■ Directions for this task ■
Count the lines below that contain the string "azim", where case counts, and reply with the number alone.
=== Information given ===
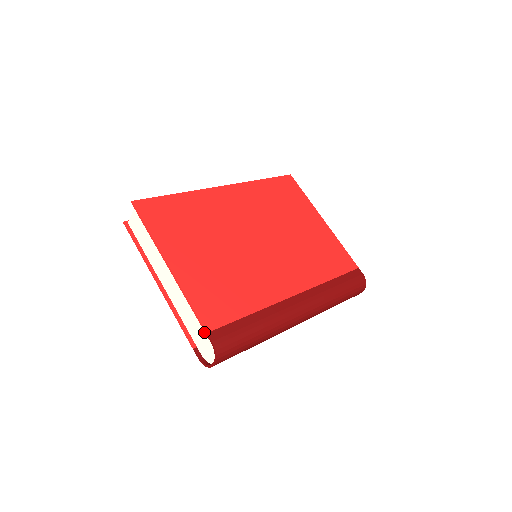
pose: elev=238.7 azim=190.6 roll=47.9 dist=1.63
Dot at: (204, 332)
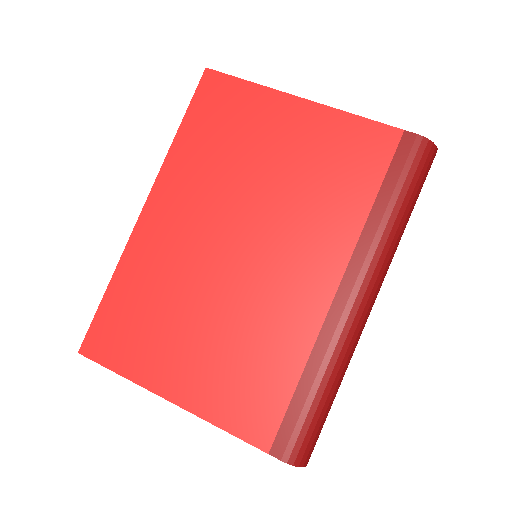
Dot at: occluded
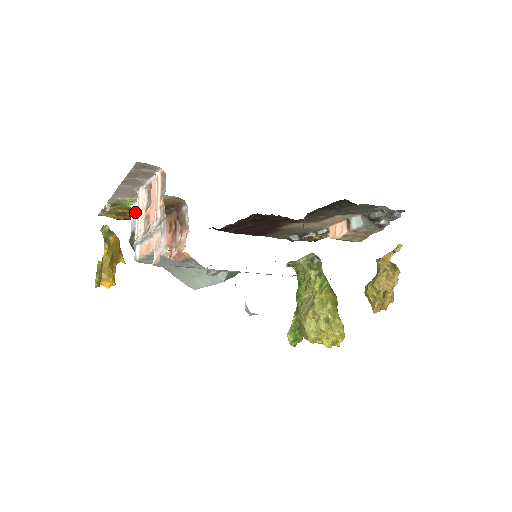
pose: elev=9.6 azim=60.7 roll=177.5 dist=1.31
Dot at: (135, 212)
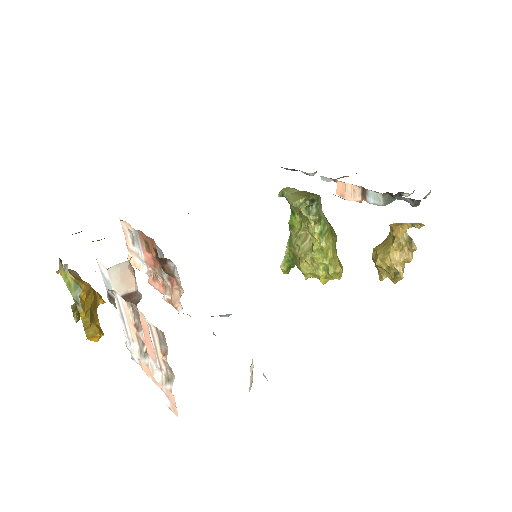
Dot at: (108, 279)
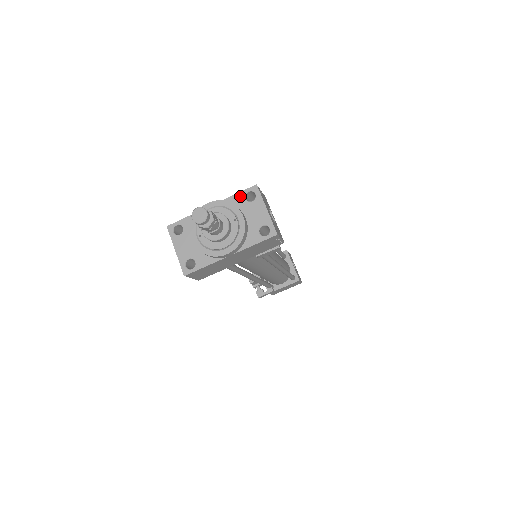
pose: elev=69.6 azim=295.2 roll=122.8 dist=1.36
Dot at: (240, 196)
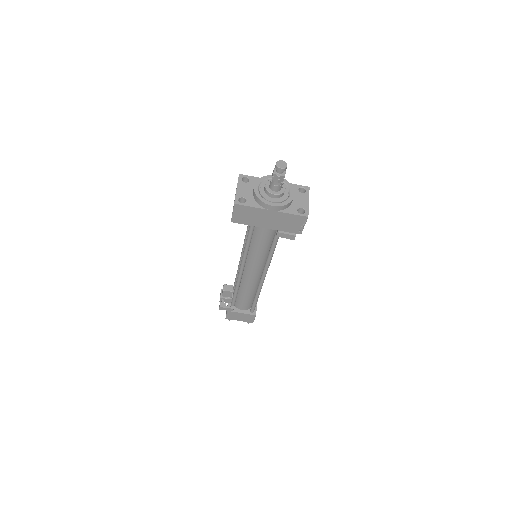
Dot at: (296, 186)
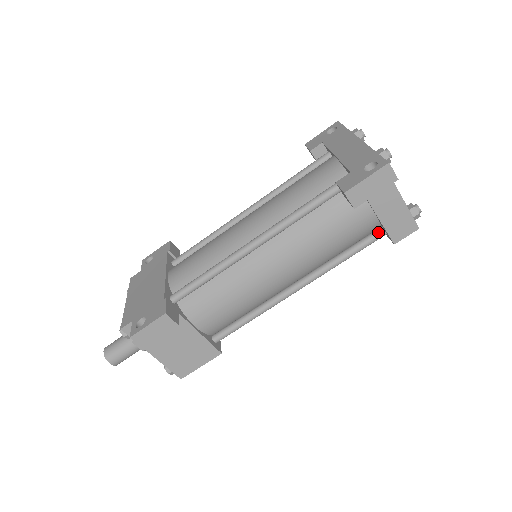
===
■ Full output ■
3